#### Given data
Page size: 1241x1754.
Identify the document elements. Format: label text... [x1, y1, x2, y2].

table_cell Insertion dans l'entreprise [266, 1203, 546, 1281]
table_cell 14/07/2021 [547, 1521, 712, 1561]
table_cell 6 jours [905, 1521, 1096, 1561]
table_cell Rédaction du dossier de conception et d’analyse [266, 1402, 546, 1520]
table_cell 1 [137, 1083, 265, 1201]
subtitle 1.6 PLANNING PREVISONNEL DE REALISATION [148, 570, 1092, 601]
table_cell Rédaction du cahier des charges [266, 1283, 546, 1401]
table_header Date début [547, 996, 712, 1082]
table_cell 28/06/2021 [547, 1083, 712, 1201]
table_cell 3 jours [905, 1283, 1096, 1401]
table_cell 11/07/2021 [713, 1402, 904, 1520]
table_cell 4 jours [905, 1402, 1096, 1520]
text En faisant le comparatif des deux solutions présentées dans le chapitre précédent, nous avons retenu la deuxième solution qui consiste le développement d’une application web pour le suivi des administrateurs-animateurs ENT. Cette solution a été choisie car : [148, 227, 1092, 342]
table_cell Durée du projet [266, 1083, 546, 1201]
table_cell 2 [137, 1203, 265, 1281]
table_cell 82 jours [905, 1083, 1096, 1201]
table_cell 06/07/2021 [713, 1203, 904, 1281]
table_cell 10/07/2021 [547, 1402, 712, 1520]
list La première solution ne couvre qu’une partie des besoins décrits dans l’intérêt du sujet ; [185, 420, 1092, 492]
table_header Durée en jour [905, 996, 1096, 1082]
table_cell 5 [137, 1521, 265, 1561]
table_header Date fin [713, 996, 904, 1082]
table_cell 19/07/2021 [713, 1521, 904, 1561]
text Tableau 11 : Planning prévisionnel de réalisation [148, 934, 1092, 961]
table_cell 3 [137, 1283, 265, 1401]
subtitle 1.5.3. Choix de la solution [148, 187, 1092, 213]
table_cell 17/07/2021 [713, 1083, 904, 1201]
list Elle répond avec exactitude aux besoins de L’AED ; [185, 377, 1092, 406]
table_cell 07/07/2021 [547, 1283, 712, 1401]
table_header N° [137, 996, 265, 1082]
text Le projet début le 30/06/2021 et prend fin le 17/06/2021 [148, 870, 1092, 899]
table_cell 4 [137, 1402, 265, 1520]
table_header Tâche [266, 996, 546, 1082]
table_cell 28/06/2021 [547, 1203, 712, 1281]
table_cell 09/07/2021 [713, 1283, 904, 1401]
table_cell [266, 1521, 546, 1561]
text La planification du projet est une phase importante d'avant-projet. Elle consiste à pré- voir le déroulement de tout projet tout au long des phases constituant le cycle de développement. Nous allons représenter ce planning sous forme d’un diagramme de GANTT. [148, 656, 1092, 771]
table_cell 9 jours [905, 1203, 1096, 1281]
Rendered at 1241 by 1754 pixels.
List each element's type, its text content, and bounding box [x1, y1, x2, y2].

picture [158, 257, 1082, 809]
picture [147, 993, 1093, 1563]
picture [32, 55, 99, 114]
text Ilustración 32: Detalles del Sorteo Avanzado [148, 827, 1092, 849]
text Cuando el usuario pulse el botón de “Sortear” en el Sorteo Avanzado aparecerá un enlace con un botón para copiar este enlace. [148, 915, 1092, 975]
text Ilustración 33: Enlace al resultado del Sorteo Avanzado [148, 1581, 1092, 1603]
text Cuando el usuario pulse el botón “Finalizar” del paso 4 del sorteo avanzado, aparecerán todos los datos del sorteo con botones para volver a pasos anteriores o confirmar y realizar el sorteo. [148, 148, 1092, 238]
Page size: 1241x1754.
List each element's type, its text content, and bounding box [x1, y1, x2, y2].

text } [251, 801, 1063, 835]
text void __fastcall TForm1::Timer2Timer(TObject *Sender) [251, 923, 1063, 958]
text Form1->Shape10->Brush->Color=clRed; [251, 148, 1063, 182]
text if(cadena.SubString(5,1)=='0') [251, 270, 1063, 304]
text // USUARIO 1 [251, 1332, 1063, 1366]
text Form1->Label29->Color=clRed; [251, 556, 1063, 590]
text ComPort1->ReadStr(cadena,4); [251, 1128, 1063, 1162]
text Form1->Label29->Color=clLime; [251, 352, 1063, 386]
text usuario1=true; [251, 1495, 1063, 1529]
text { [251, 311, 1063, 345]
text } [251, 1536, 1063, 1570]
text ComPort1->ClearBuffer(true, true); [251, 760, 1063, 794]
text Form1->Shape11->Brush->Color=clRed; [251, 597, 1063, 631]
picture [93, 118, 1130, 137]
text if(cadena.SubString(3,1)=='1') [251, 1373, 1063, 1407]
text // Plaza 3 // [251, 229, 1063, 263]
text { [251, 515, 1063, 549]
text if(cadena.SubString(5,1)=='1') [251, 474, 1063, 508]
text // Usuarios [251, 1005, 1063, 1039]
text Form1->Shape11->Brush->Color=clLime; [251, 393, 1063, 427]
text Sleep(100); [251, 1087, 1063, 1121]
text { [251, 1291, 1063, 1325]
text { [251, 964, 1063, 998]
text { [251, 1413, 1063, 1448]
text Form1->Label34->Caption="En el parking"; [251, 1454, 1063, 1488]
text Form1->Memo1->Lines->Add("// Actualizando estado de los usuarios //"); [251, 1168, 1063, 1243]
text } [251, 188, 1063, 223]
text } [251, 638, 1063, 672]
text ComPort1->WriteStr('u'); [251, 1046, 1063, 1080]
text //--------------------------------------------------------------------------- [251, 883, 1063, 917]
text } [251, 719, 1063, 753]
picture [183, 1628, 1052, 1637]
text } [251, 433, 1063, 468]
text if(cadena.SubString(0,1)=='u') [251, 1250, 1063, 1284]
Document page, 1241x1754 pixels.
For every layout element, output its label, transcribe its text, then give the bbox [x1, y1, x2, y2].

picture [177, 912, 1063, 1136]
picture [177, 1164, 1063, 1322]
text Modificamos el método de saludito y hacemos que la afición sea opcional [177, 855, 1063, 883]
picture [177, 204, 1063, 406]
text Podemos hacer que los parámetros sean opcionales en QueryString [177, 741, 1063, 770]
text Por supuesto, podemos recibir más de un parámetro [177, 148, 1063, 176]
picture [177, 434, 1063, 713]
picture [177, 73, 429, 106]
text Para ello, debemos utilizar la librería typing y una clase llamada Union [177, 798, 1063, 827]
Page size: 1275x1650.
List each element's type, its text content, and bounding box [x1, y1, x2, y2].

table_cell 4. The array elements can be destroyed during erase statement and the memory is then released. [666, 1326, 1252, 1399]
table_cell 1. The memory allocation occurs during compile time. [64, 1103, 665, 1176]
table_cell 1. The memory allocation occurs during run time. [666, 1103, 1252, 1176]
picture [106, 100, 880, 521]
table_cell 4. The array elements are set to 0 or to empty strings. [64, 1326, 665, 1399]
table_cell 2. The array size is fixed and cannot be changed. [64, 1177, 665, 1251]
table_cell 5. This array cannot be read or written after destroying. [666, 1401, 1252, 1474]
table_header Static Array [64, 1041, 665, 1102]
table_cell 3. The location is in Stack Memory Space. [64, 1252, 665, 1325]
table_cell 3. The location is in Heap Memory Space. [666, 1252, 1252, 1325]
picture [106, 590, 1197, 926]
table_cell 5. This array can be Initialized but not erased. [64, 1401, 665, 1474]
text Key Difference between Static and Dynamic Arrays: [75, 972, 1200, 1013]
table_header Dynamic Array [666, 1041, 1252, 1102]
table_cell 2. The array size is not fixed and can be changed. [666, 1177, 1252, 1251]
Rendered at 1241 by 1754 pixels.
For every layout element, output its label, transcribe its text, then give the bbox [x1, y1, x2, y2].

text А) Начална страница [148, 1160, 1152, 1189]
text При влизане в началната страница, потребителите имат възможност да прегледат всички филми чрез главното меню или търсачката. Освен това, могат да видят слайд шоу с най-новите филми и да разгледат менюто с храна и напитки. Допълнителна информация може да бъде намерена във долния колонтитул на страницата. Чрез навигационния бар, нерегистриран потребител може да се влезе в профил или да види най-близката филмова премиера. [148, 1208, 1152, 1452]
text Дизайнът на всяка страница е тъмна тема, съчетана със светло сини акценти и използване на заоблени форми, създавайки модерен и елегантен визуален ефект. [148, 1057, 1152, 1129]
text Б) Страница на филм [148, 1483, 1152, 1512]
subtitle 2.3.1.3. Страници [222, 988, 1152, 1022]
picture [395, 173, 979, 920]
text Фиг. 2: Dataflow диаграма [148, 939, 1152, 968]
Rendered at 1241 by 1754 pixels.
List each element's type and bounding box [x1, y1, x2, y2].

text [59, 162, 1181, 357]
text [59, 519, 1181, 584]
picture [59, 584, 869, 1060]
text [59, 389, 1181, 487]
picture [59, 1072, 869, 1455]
########
What is required: An exact copy of the lines from the one containing "List each element's type and" through the end of the entries is required, and nothing beyond them.

Response to this exercise:
List each element's type and bounding box [x1, y1, x2, y2].

text [59, 162, 1181, 357]
text [59, 519, 1181, 584]
picture [59, 584, 869, 1060]
text [59, 389, 1181, 487]
picture [59, 1072, 869, 1455]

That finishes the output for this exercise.